Can the lines below, from the one that holds "cells in malignant" to the very end, be echoed exactly, with both ends included and no pictures?

SUPPLIED INFORMATION:

******************************

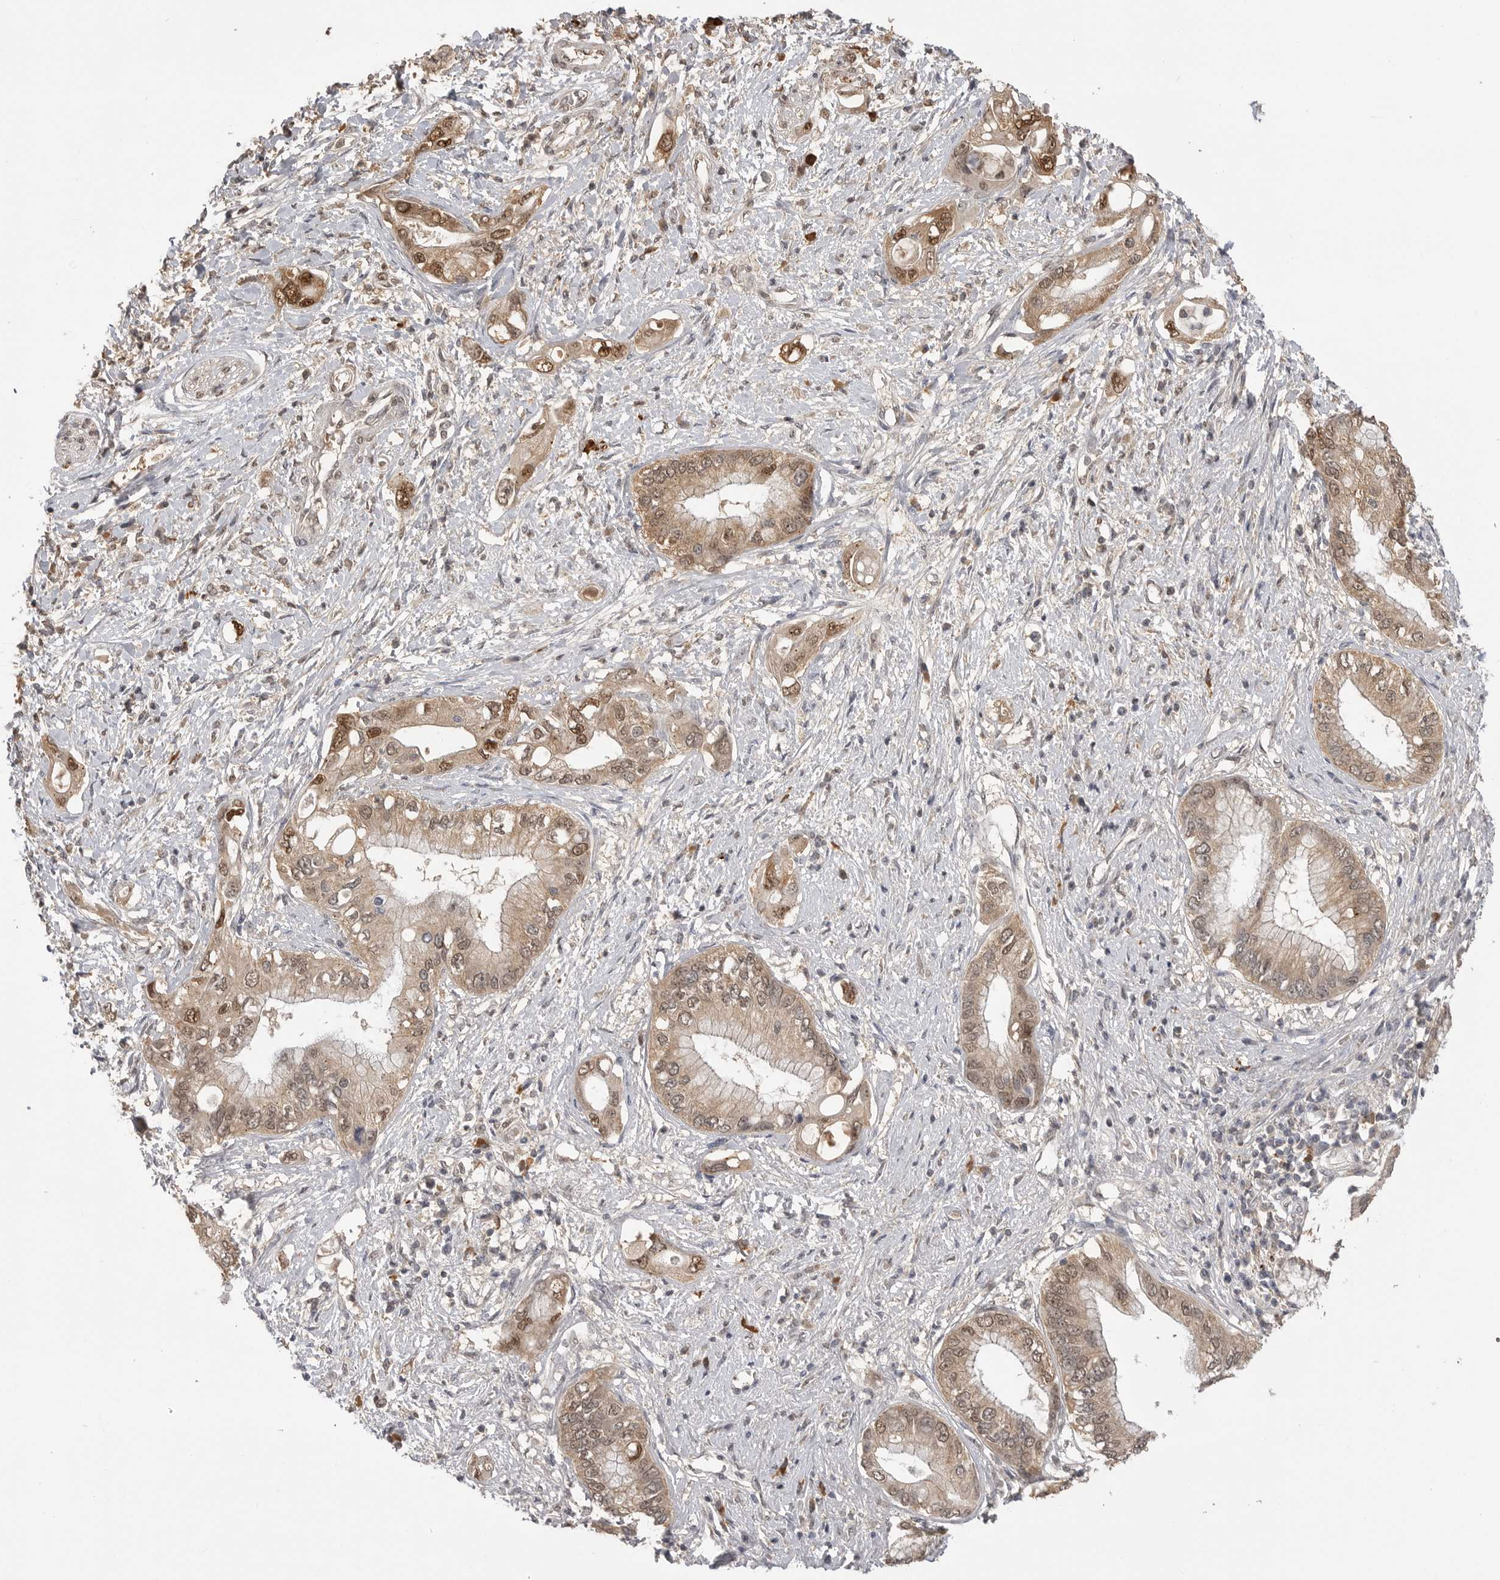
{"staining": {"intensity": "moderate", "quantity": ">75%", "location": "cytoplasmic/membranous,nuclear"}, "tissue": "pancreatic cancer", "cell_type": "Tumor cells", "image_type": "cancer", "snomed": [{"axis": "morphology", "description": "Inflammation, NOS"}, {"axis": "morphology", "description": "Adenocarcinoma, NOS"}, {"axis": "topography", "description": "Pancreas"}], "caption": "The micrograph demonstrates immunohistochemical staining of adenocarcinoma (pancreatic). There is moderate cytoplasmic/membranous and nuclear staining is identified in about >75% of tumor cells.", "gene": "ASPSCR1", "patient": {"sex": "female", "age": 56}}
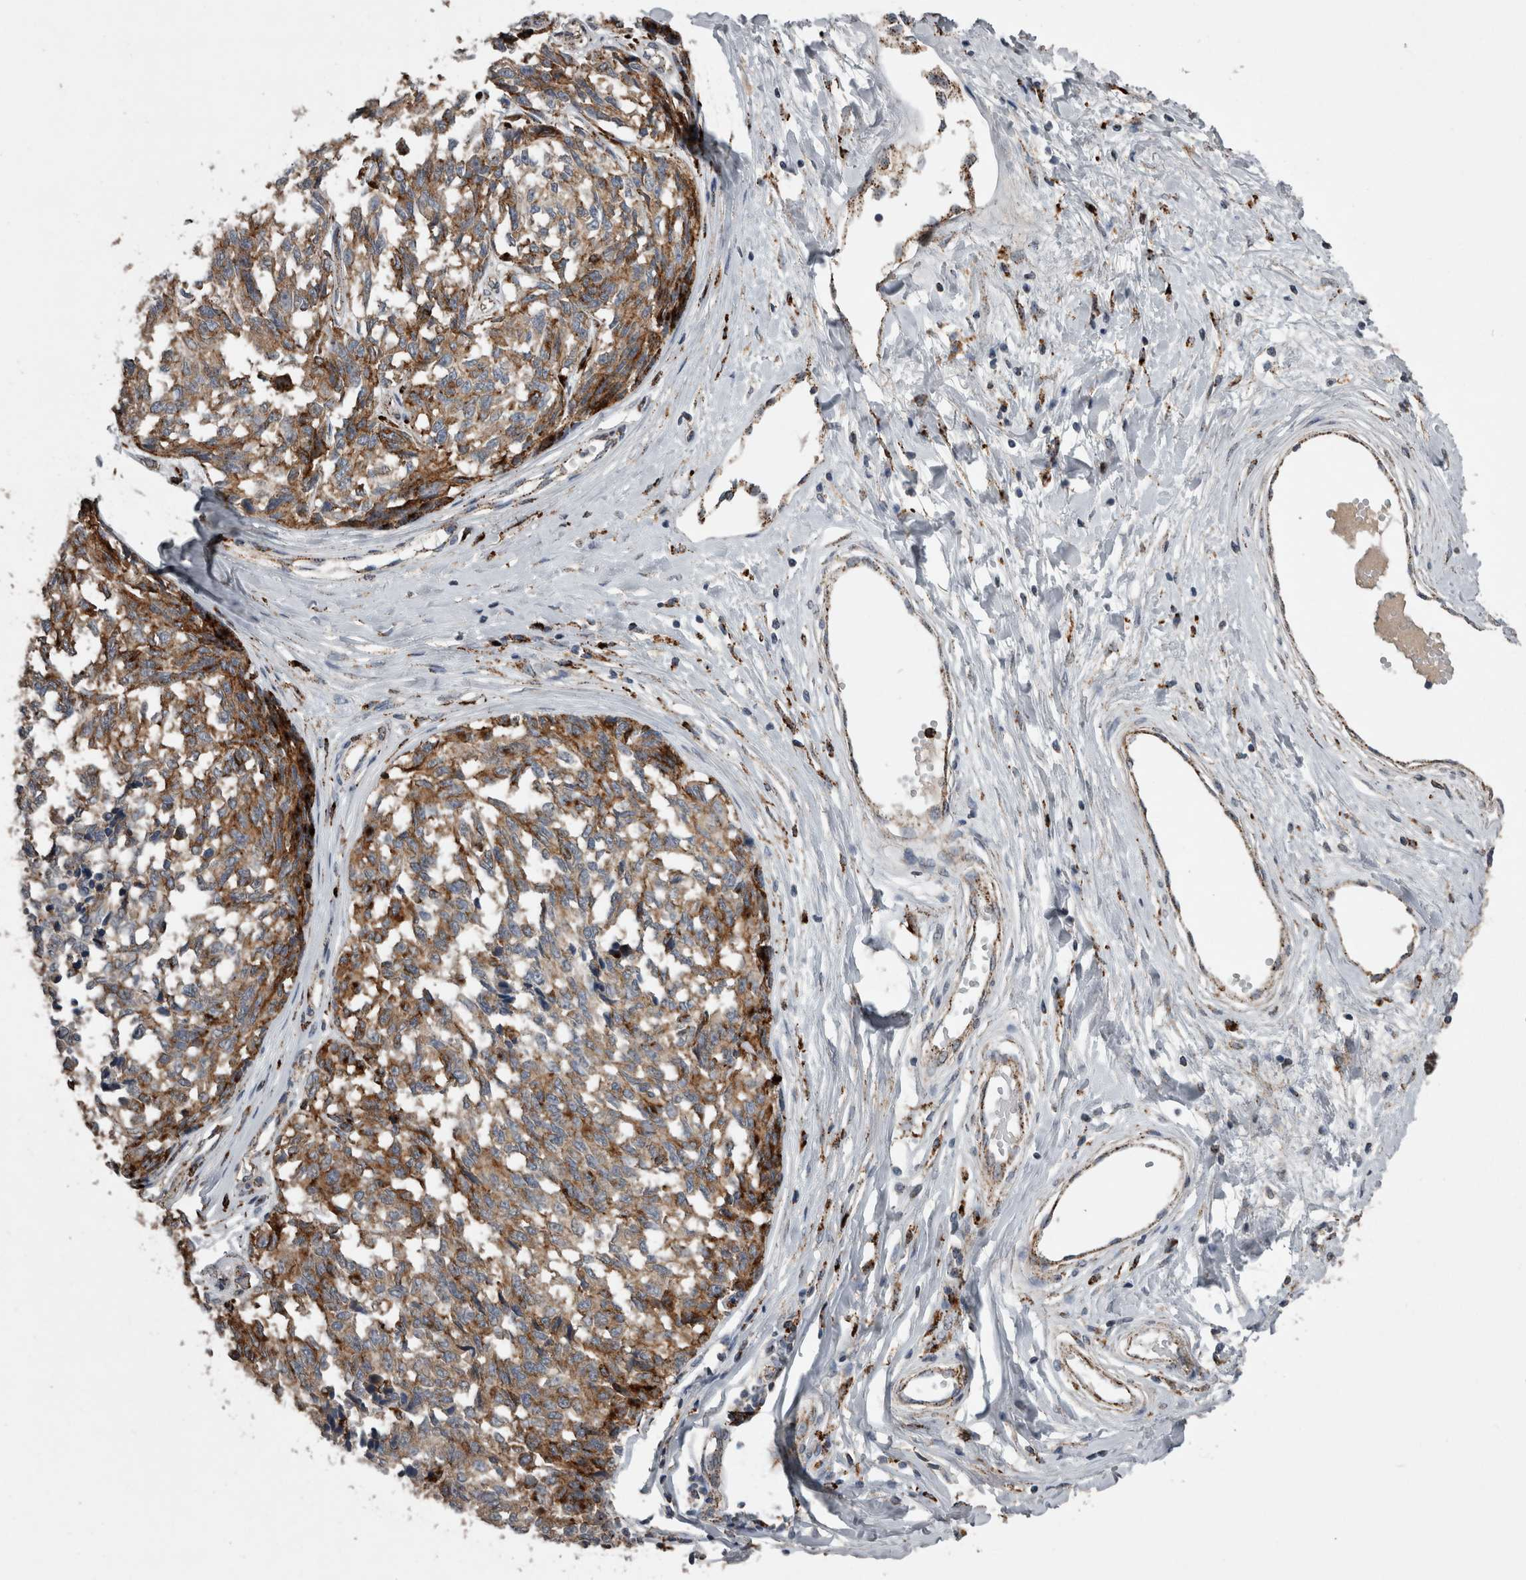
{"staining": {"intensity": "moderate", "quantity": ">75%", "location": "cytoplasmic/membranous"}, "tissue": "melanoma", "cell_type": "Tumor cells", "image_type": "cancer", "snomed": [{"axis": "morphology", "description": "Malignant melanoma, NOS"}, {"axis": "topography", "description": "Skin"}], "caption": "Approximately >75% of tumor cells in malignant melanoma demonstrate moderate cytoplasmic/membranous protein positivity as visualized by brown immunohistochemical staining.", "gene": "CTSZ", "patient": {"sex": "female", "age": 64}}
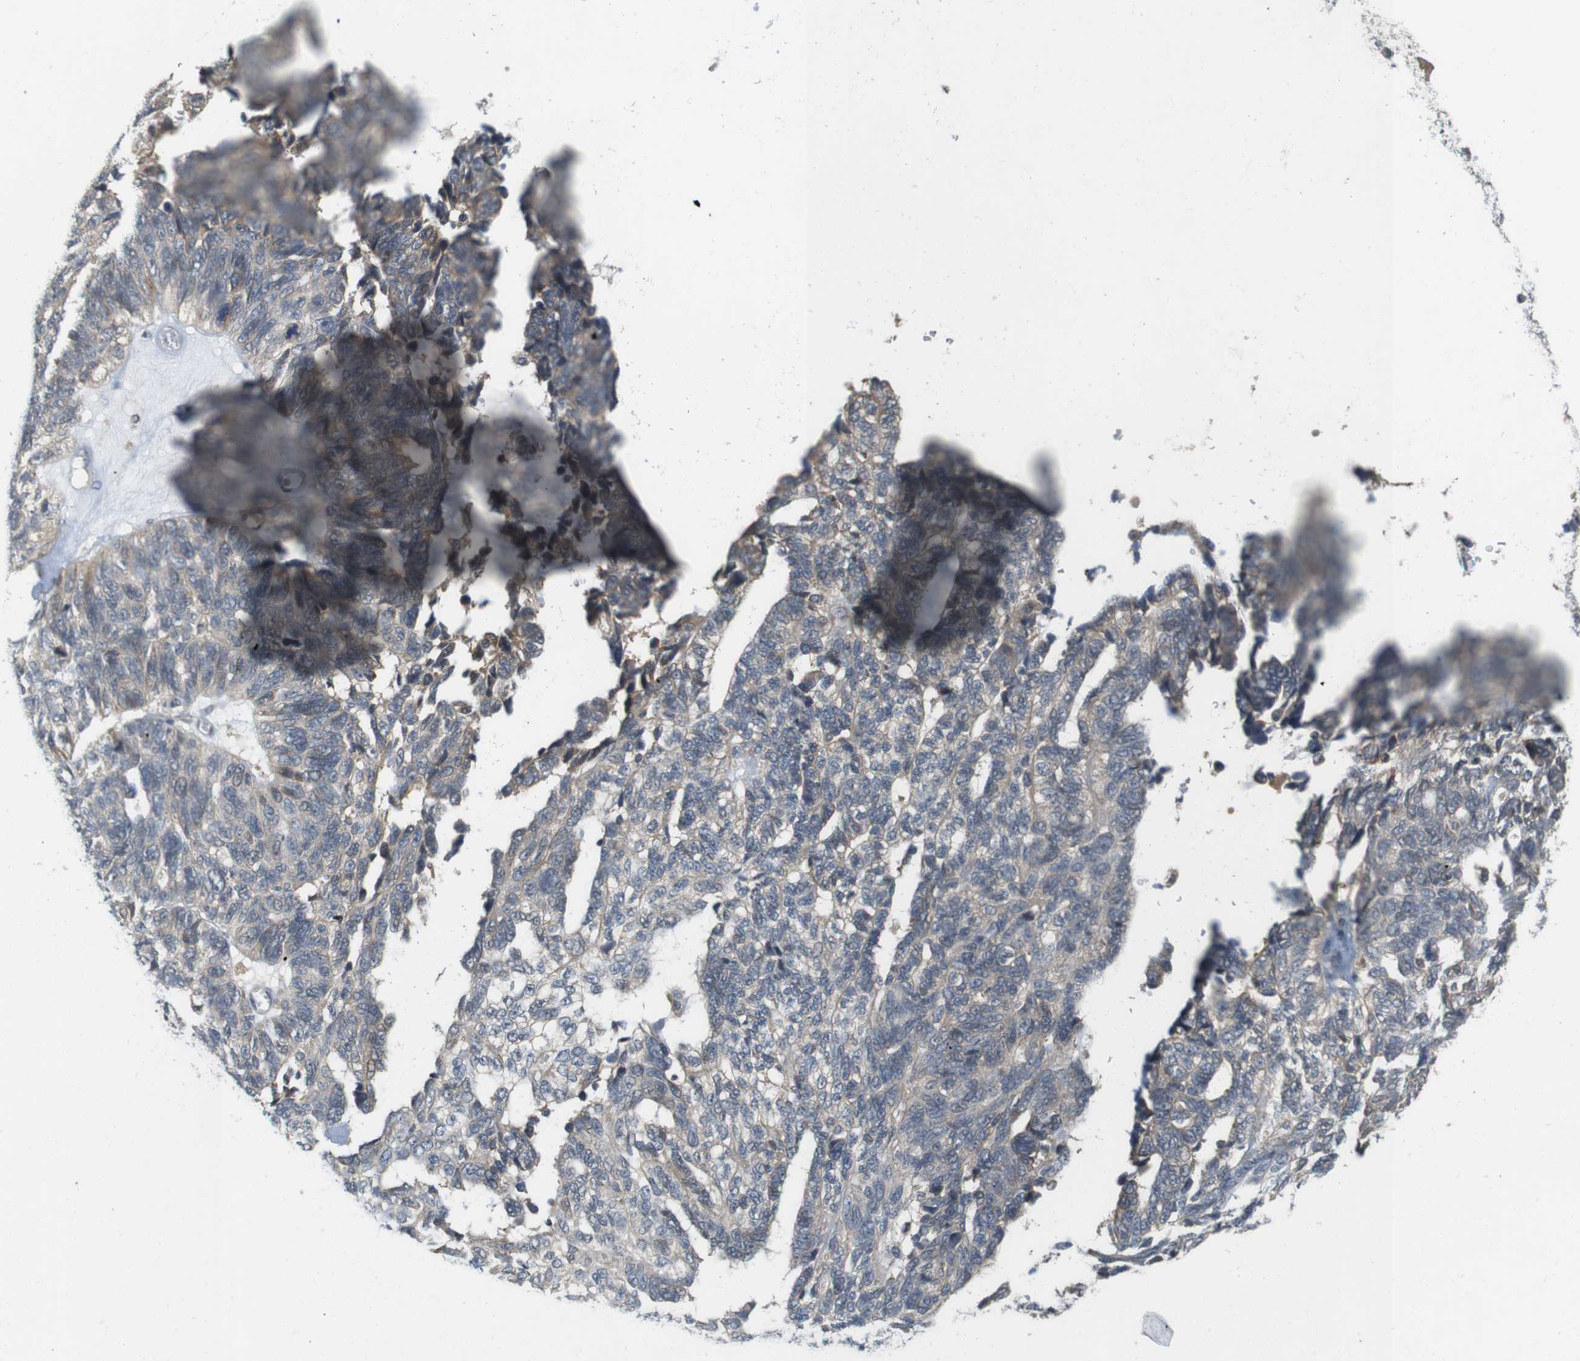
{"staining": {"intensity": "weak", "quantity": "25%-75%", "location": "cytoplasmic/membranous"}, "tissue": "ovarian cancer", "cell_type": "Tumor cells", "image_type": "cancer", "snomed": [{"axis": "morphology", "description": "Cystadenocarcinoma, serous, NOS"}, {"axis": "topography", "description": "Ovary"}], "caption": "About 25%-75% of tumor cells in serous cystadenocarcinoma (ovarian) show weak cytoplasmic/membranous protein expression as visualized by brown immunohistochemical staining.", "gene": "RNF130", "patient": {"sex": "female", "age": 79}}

******************************

OUTPUT FOR THIS TASK:
{"staining": {"intensity": "moderate", "quantity": ">75%", "location": "cytoplasmic/membranous"}, "tissue": "melanoma", "cell_type": "Tumor cells", "image_type": "cancer", "snomed": [{"axis": "morphology", "description": "Malignant melanoma, NOS"}, {"axis": "topography", "description": "Skin"}], "caption": "Approximately >75% of tumor cells in malignant melanoma demonstrate moderate cytoplasmic/membranous protein positivity as visualized by brown immunohistochemical staining.", "gene": "CTSZ", "patient": {"sex": "female", "age": 64}}
{"staining": {"intensity": "weak", "quantity": "25%-75%", "location": "cytoplasmic/membranous"}, "tissue": "ovarian cancer", "cell_type": "Tumor cells", "image_type": "cancer", "snomed": [{"axis": "morphology", "description": "Cystadenocarcinoma, serous, NOS"}, {"axis": "topography", "description": "Ovary"}], "caption": "About 25%-75% of tumor cells in serous cystadenocarcinoma (ovarian) show weak cytoplasmic/membranous protein expression as visualized by brown immunohistochemical staining.", "gene": "RNF130", "patient": {"sex": "female", "age": 79}}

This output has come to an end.